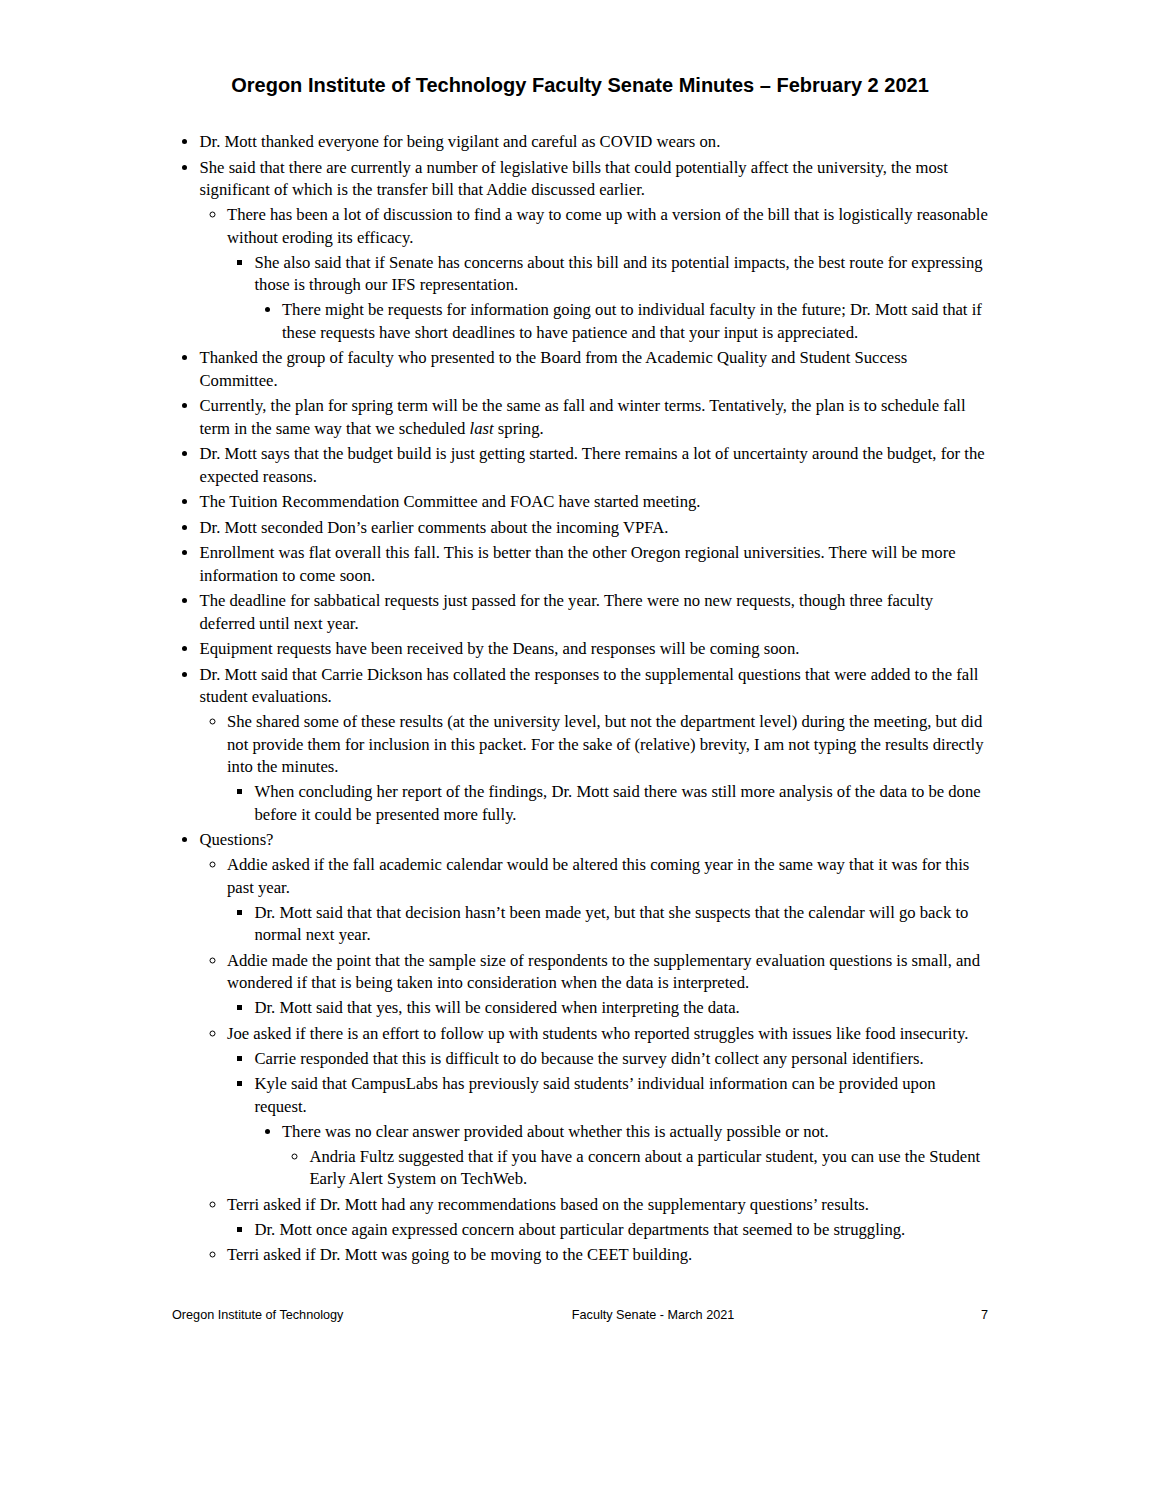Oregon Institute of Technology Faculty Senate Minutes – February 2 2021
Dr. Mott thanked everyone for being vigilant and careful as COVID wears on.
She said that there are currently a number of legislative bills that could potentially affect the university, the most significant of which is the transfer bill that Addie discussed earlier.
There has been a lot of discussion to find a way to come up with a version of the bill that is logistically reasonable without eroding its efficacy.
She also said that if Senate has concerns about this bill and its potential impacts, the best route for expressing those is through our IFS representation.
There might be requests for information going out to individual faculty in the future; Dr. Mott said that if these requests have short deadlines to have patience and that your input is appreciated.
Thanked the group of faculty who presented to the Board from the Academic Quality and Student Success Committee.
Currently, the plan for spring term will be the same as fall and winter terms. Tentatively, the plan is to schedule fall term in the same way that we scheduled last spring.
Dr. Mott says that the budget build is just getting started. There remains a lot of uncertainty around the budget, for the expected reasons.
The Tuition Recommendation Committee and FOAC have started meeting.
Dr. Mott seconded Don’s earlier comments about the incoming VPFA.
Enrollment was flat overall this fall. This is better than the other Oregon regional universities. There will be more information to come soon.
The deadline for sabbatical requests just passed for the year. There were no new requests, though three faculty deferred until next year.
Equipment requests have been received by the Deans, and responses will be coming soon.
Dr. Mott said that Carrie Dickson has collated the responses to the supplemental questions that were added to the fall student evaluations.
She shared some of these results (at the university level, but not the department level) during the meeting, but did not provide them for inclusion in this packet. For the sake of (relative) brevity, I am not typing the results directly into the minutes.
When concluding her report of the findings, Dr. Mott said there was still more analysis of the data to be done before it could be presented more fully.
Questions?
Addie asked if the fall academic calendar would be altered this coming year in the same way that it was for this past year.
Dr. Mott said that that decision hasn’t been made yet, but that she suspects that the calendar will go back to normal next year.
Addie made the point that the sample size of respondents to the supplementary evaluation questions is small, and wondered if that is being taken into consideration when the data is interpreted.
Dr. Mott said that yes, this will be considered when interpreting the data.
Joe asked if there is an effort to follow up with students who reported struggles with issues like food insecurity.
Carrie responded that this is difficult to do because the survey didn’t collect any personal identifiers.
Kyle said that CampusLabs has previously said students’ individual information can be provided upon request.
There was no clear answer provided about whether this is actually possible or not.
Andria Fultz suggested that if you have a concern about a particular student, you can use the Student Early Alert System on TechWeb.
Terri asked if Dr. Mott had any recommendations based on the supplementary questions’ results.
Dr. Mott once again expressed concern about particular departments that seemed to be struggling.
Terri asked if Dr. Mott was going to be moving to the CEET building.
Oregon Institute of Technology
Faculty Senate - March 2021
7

+ + + + + + +

Goal of the exercise: Among the records above, find the lines where the word "been" appears and copy them.

Solution to this problem:
There has been a lot of discussion to find a way to come up with a version of the bill that is logistically reasonable without eroding its efficacy.
Equipment requests have been received by the Deans, and responses will be coming soon.
Dr. Mott said that that decision hasn’t been made yet, but that she suspects that the calendar will go back to normal next year.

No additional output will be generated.